Sono almeno 21, secondo gli scienziati, le emozioni che siamo in grado di comunicare attraverso le espressioni del viso. Come ci sentiamo, cosa proviamo, persino ciò che pensiamo e le nostre intenzioni si leggono sul nostro volto. La mimica facciale, in parte incontrollabile, è un potente mezzo di comunicazione non verbale, ancora più efficace e più sincero delle parole, che non sempre sgorgano dal cuore. Tanto che ci siamo inventati un surrogato, ossia le cosiddette “emoticon”, da porre a corredo di sms, email, comunicazioni via chat e social network, per arginare il pericolo di essere travisati nonché per rendere il nostro messaggio più incisivo.

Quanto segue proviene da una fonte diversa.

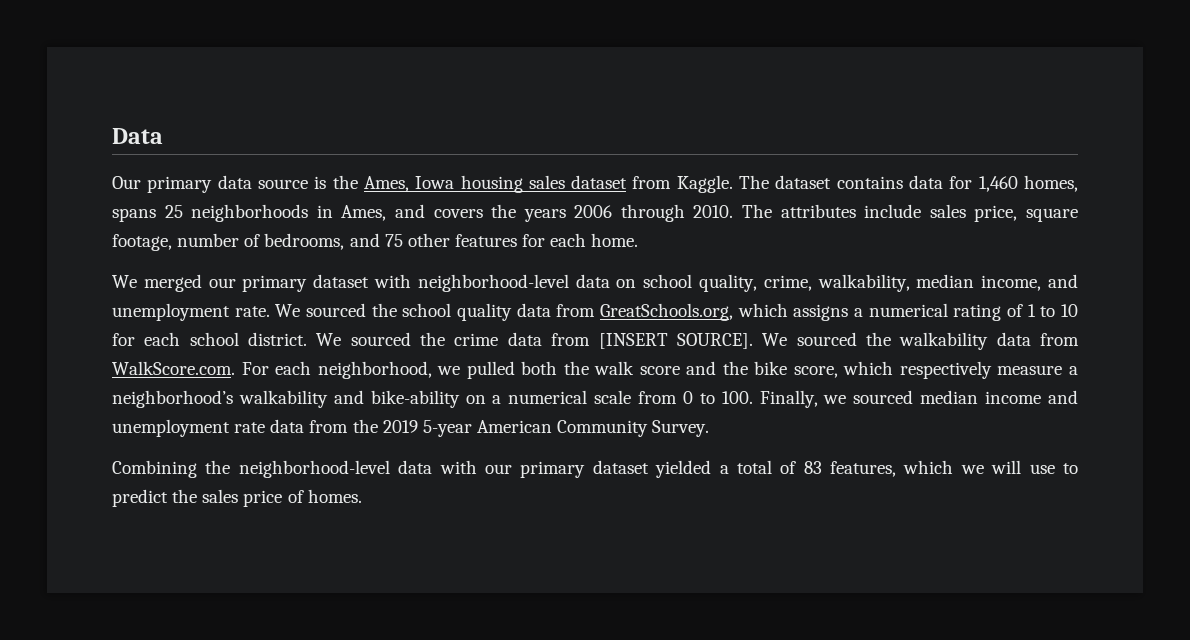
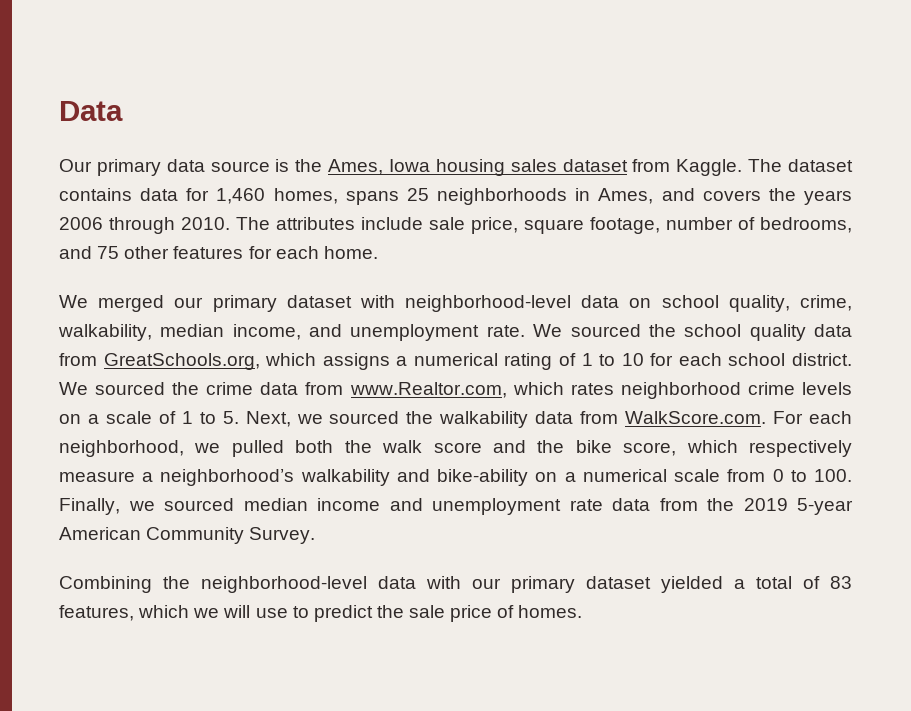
[929,204,966,218] sales -> [429,217,465,230] sale
[598,333,788,349] [INSERT SOURCE]. We -> [349,382,853,399] [59,411,323,427] www.Realtor.com, which rates neighborhood crime levels on a scale of 1 to 5. Next, we
[202,489,239,503] sales -> [409,605,446,618] sale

Ma cosa accade quando siamo coperti per metà dalla mascherina? Corriamo forse il rischio di essere non compresi o, peggio, equivocati? Gli esperti non nutrono il minimo dubbio: il dispositivo di protezione individuale, il cui utilizzo è oggi obbligatorio negli ambienti pubblici in oltre 50 Paesi del sistema internazionale, costituisce un ostacolo nelle interazioni ed è limitante quando ci si confronta con gli altri in quanto le emozioni sono dipinte sul nostro viso e ognuno di noi è capace di intercettare ed interpretare movimenti quasi impercettibili dei muscoli facciali al fine di afferrare se coloro che abbiamo dinnanzi siano tristi, felici, sorpresi, arrabbiati, spaventati e così via. Gli statunitensi per cercare di farsi un’idea riguardo il soggetto che si trovano davanti si concentrano sul suo sorriso e mostrano diffidenza nei confronti di chi sorride poco o per niente. Gli asiatici, invece, si soffermano in particolare sugli occhi allo scopo di intuire l’umore dell’altro. In ogni caso, è certo che il movimento delle labbra, oggi celate dalle mascherine, rivesta una importanza fondamentale in ambito relazionale. Soltanto mediante la bocca e senza fiatare possiamo fare sapere all’altro se siamo allegri o avviliti. E il sorriso stesso non è uno soltanto, come saremmo portati a credere. Ci sono circa 18 sorrisi differenti, tra cui quello cortese, quello crudele, o beffardo, o falso, o amaro, o gioioso.

La maschera anti-covid incide notevolmente sulla nostra vita sociale, il cui perimetro si è già ristretto a causa della esigenza di mantenere il distanziamento sociale evitando altresì di incontrare il prossimo, a meno che non sia un congiunto, o addirittura un convivente. Gli studiosi si stanno interrogando circa la possibilità che gli esseri umani, andando avanti così, si disabituino alla lettura delle emozioni impresse sul viso, giungendo a non riconoscerle più, elemento che inficerebbe gravemente la nostra capacità di entrare in contatto gli uni con gli altri.

Questa eventualità, purtroppo, sussiste. In particolare, i fanciulli stanno mostrando difficoltà nella comprensione di determinate espressioni facciali e quindi nella interpretazione dello stato d’animo altrui. Nel corso di alcuni test i bambini, osservando visi di soggetti con mascherine di tipo chirurgico, hanno identificato correttamente la tristezza soltanto il 28% delle volte, la rabbia il 27% e la paura il 18%.

Il disagio nel capire diventa pure disagio nel farsi capire, approfondendo il senso di solitudine dell’individuo, il quale non riesce a creare empatia con il prossimo. Queste complicazioni sono tanto più probabili quanto più a lungo saremo obbligati ad indossare il dispositivo di protezione. Il vaccino, la cui distribuzione sembra essersi arenata proprio in questi giorni, non ci libererà del fastidio di occultare naso e bocca, dal momento che i virologi sostengono che persino gli immunizzati possono diffondere il contagio, e quindi non è escluso che la mascherina, per quanto ci sia insopportabile, sia un accessorio destinato a permanere nel nostro quotidiano anche quando i numeri di contagiati e morti saranno nettamente diminuiti, come del resto accade nei Paesi asiatici, i quali hanno affrontato negli ultimi anni diverse epidemie.

Cosa ci resta da compiere? Gli scienziati suggeriscono di compensare l’assenza della mimica facciale focalizzandoci sul tono della voce e ricorrendo ai gesti, come si usa fare soprattutto nel Sud del mondo, incluso il nostro Mezzogiorno, dove la comunicazione verbale si accompagna da sempre ad espressivi movimenti del corpo, soprattutto di mani e braccia, quantunque gesticolare sia ritenuto dai più poco elegante. Alla fine, tutto ciò che conta è farsi intendere.